E o voto do ministro Joaquim Barbosa, como virá? Ansiosos, aguardamos a revelação da solução dada para considerar constitucional o regime apenas para investimentos em “paraísos fiscais”, muito embora considere o regime legal incompatível com o fato gerador do imposto de renda consagrado no artigo 43 do Código Tributário Nacional. Por ora, como explicá-la ao público? Esse é o nosso desafio imediato. É um pequeno desafio.
Luís Roberto Barroso se junta aos demais ministros e ministras do Supremo para um desafio monumental: zelar pela incolumidade dos princípios e garantias que a Constituição assegura.
Ayres Britto, com a verve poética que lhe é peculiar, terminava sua monografia de 1993 dizendo que mesmo o poder constitucional reformador é derivado e, por isso, limitado ao contexto em que se insere. Qualquer interpretação em sentido contrário e “o Código Supremo seria castelo de areia à beira da praia, exposto às estrepolias do vento e à gulodice do mar”.
A Constituição não pode ser castelo de areia exposta ao vento e ao mar, tem que ser fortaleza de pedra inexpugnável.

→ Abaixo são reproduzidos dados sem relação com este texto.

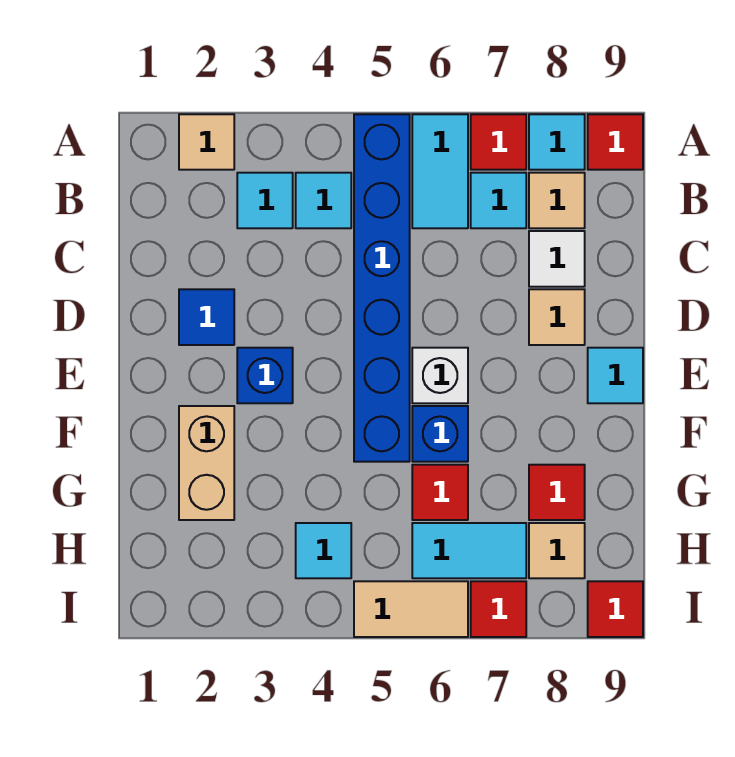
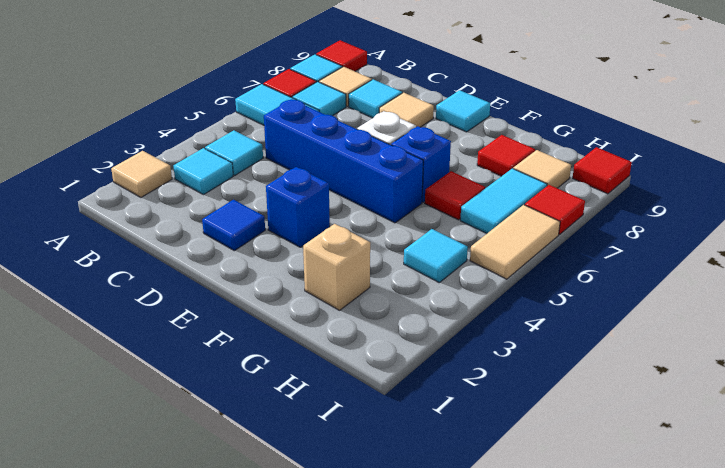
blue 1x6 brick [354,114,410,462] -> blue 1x4 brick [264,99,423,223]
white 1x1 tile [529,231,585,287] -> cyan 1x1 tile [349,79,402,118]
tan 1x2 brick [179,406,234,520] -> tan 1x1 brick [303,224,370,310]

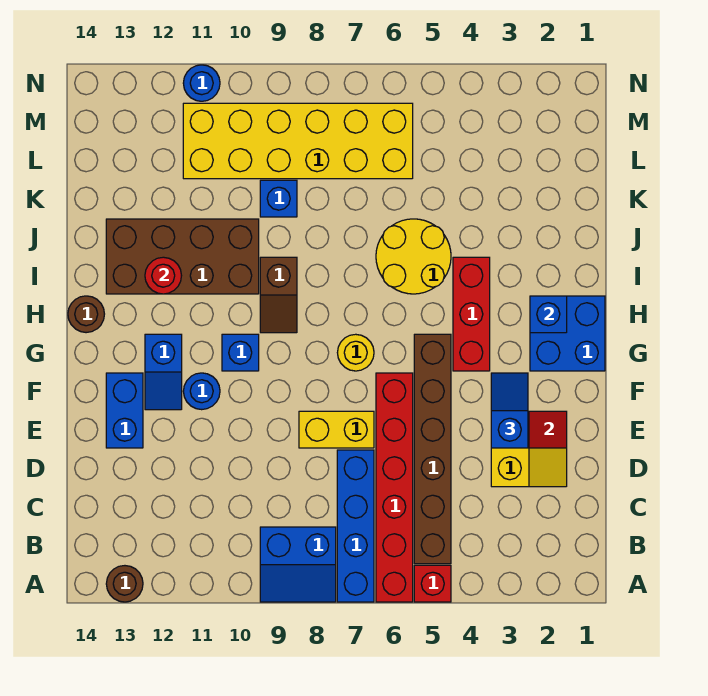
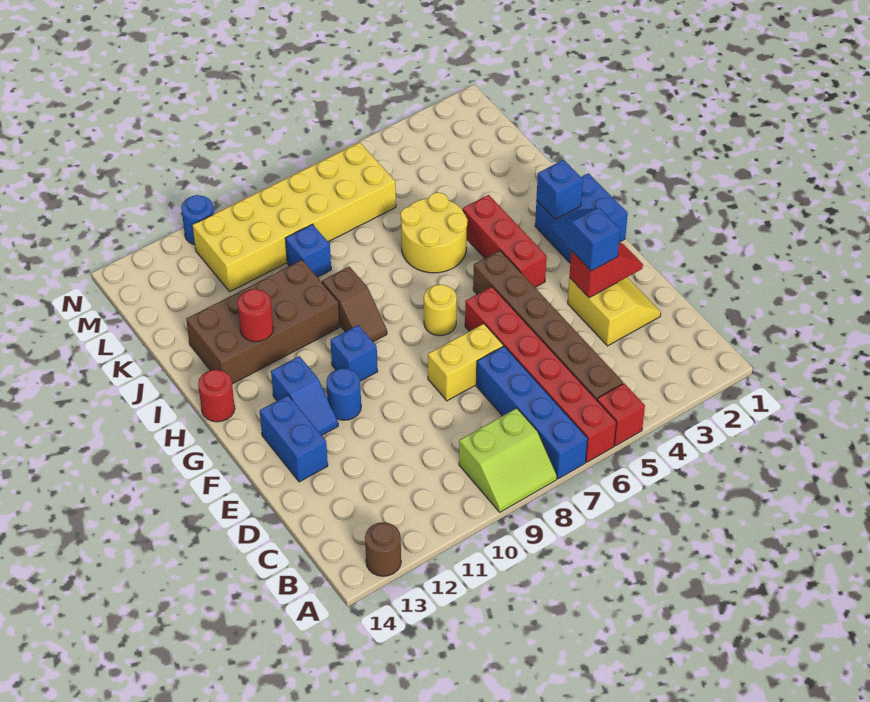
blue 2x2 slope [260,527,336,602] -> lime 2x2 slope [459,408,557,512]
brown 1x1 round brick [68,296,104,333] -> red 1x1 round brick [198,370,235,422]

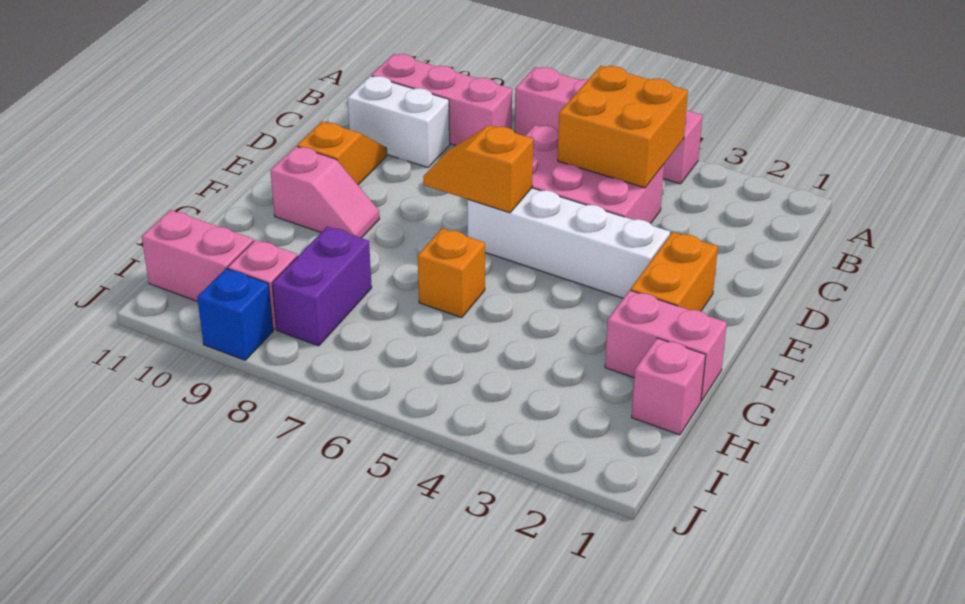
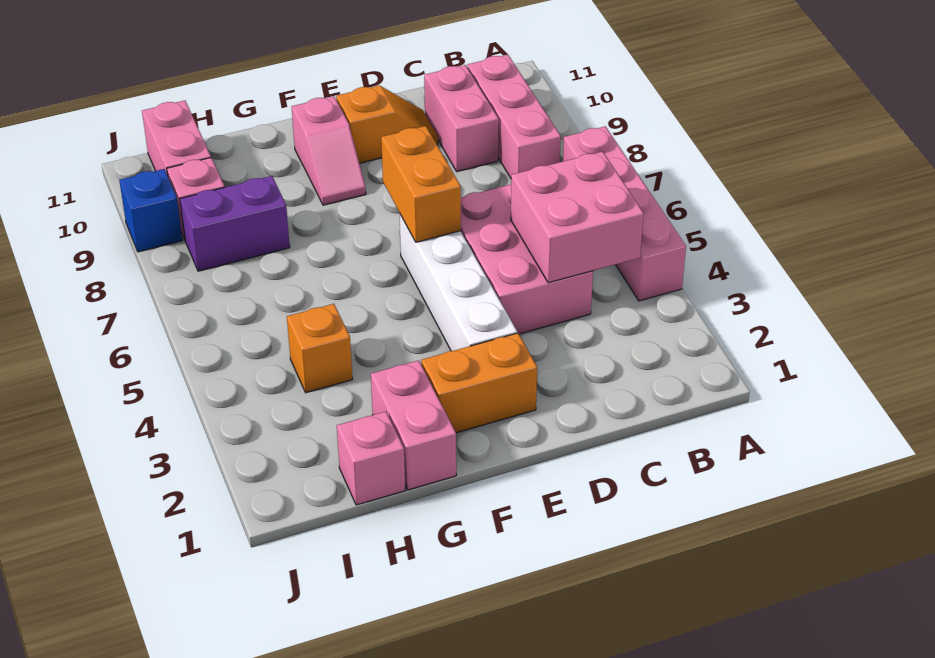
orange 2x2 brick [558,66,688,188] -> pink 2x2 brick [511,151,644,283]
white 1x2 brick [348,76,450,167] -> pink 1x2 brick [424,65,499,172]
orange 1x2 slope [423,125,533,213] -> orange 1x2 brick [381,126,461,242]
orange 1x1 brick [418,228,485,318] -> orange 1x1 brick moved to [287,304,353,393]

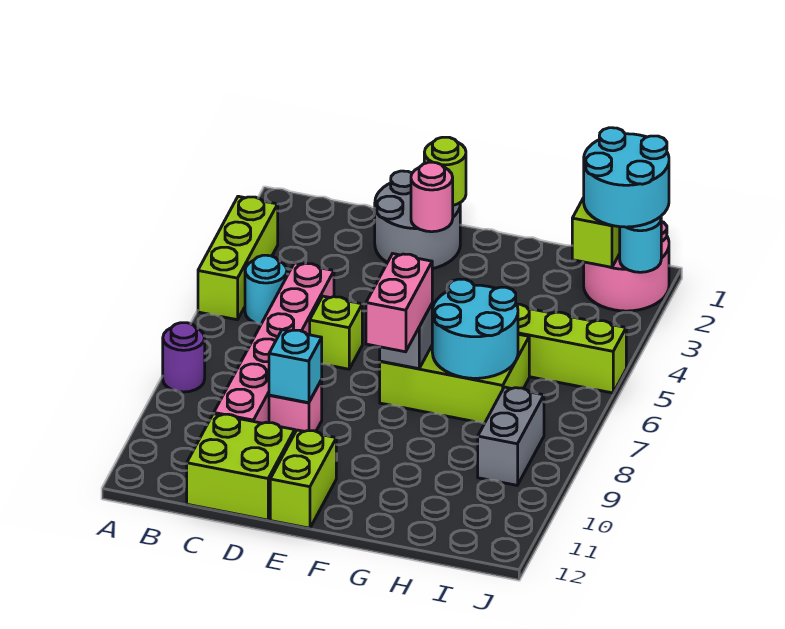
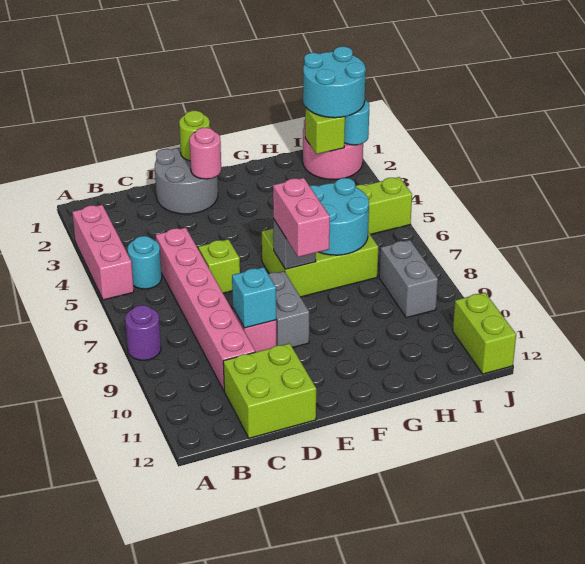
lime 1x3 brick [198,196,278,320] -> pink 1x3 brick [72,205,134,300]
none -> grey 1x2 brick [268,271,309,347]
lime 1x2 brick [270,430,336,528] -> lime 1x2 brick moved to [453,293,516,374]

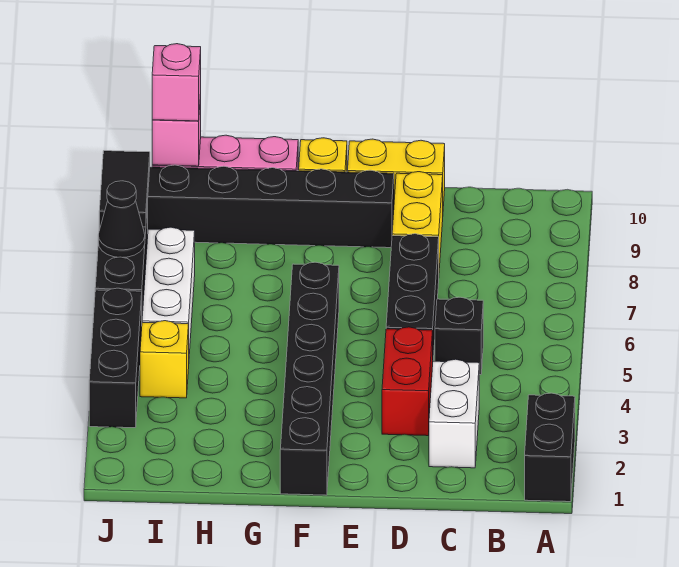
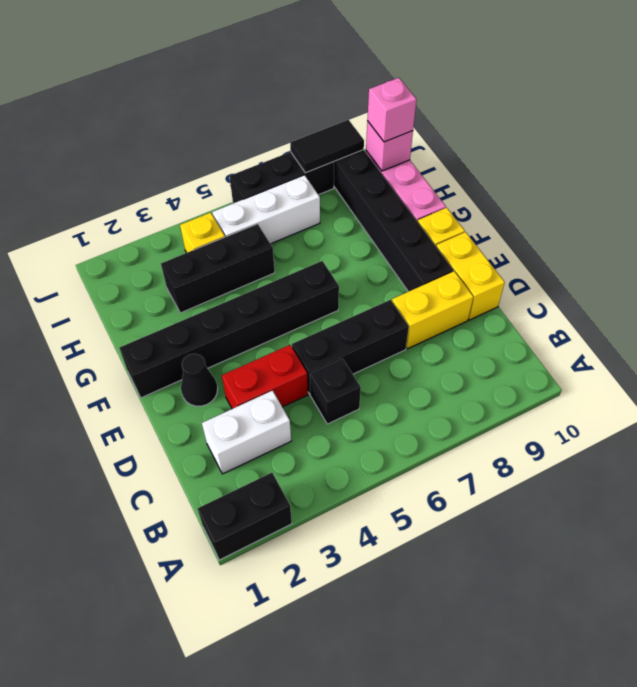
black 1x3 brick [89,288,142,428] -> black 1x3 brick moved to [161,224,275,313]
black 1x1 cone [98,181,145,258] -> black 1x1 cone moved to [181,354,218,406]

Essa fortaleza se constrói com posições firmes, com a defesa intransigente das garantias da legalidade da tributação, do no taxation without representation, da razoabilidade, da proporcionalidade e da segurança jurídica. O time está completo, que comecem as partidas e que prevaleça um verdadeiro Direito Constitucional Tributário.
[1] Cfr. Hoje em dia tudo se resolve com instrução normativa
Roberto Duque Estrada é advogado no Rio de Janeiro, São Paulo e Brasília. Sócio do escritório Xavier, Duque Estrada, Emery, Denardi Advogados.